Poco fin y menos esperanza tenían estos sondeos, pero la curiosidad me empujaba a seguirlas. Apartándome de la pared, resolví cruzar el calabozo por uno de sus diámetros. Avancé con precaución, el suelo parecía sólido, pero era peligrosamente resbaladizo a causa del barro. Tomé ánimo y caminé con firmeza, esforzándome por seguir una línea todo lo recta que pudiera. Había avanzado diez o doce pasos en esta forma cuando el ruedo desgarrado del sayo se me enredó en las piernas. Trastabillé y caí de bruces violentamente. En la confusión que siguió a la caída no reparé en un sorprendente detalle que, pocos segundos más tarde, y cuando aún yacía boca abajo, reclamó mi atención. Tenía el mentón apoyado en el suelo del calabozo, pero mis labios y la parte superior de mi cara, que aparentemente debían encontrarse a un nivel inferior al de la mandíbula, no se apoyaba en nada. Al mismo tiempo, me pareció que bañaba mi frente un vapor viscoso, y el hedor de los hongos podridos invadió mis fosas nasales. Extendí un brazo y me estremecí al descubrir que me había caído al borde de un pozo circular, cuya profundidad me era imposible descubrir por el momento. Tanteando en la mampostería que bordeaba al pozo logré desprender un pedazo y lo tiré al abismo. Durante largos segundos oí cómo retumbaba al golpear en su descenso las paredes del pozo; hubo por fin un chapoteo en el agua, al cual sucedieron ecos sonoros. En ese mismo instante, oí un sonido semejante al de abrirse y cerrarse rápidamente una puerta en lo alto, mientras un débil rayo de luz cruzaba la tiniebla y volvía a desvanecerse con la misma precipitación. Entendí claramente el destino que me habían preparado y me felicité de haber escapado a tiempo gracias al oportuno accidente. Un paso más antes de mi caída y el mundo no hubiera vuelto a saber de mí. La muerte, de la que acababa de huir, se parecía a la que yo había rechazado por antojadiza en los relatos de la Inquisición. Para las víctimas de su tiranía se reservaban dos especies de muerte: una, llena de aterradoras torturas físicas y otra, acompañada de torturas morales todavía más atroces. Yo estaba destinado a esta última. Los largos tormentos me habían desequilibrado, bastaba el sonido de mi propia voz para hacerme temblar; era el sujeto ideal para la clase de torturas que me esperaban.

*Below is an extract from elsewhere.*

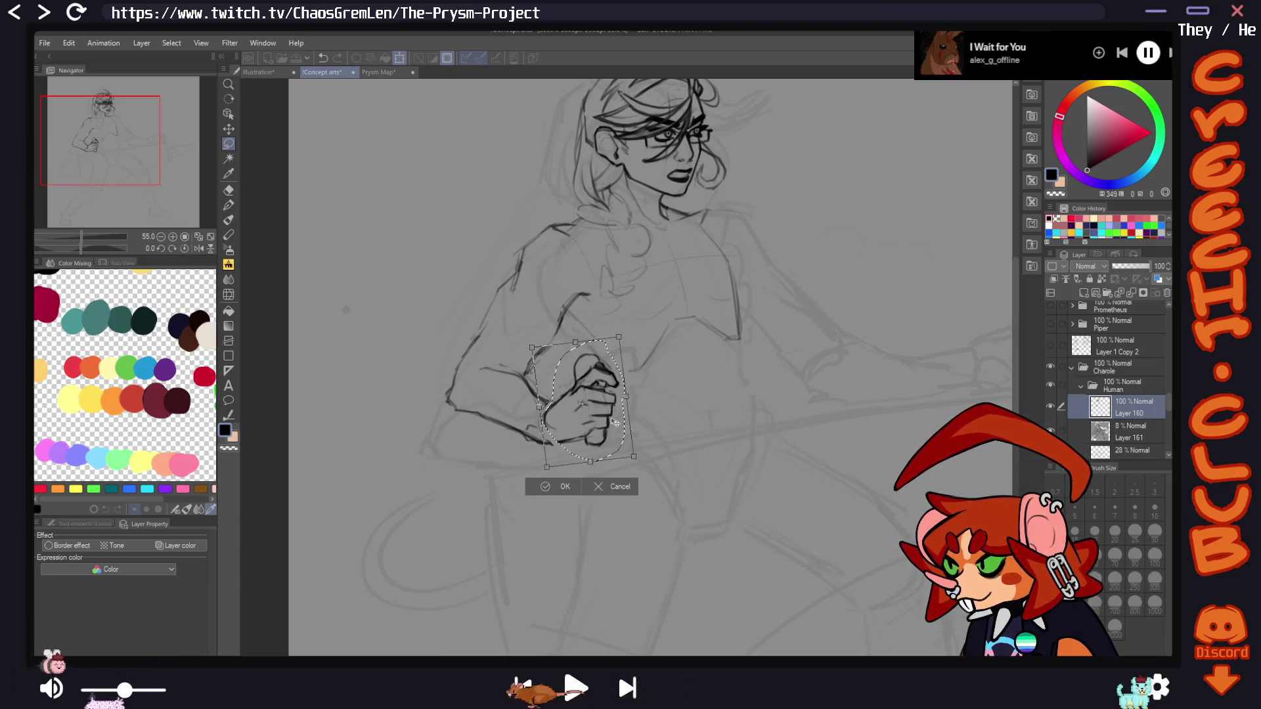
Commit the fist's slight rotation, check it mirrored, and return to the pen
{"action": "left_click", "coordinate": [565, 486]}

Repté, horrorizado, hasta volver a tocar la pared, decidido a morir allí antes que arriesgarme otra vez a las atrocidades de los pozos –imaginaba ahora más de uno– ubicados en distintos sitios del calabozo. De haber tenido otro estado de ánimo, hubiera tenido valor para terminar de una vez con mi desdicha arrojándome en uno de esos abismos, pero me había convertido en el peor de los cobardes. No podía olvidar lo que había leído sobre esos pozos: su estructura impedía que la vida se extinguiera de golpe.

El desasosiego me mantuvo despierto largas horas, pero al fin me dormí. Cuando desperté, otra vez había a mi lado un pan y un cántaro de agua. Me consumía una sed ardiente y de un solo trago vacié el jarro. El agua debía contener alguna droga, pues apenas la tomé me sentí anestesiado. Un profundo sueño cayó sobre mí, un sueño como el de la muerte. No sé cuánto duró, pero cuando volví a abrir los ojos las cosas que me rodeaban eran visibles. Gracias a un resplandor amarillento, cuyo origen me fue imposible determinar, pude ver la extensión y el aspecto de mi cárcel.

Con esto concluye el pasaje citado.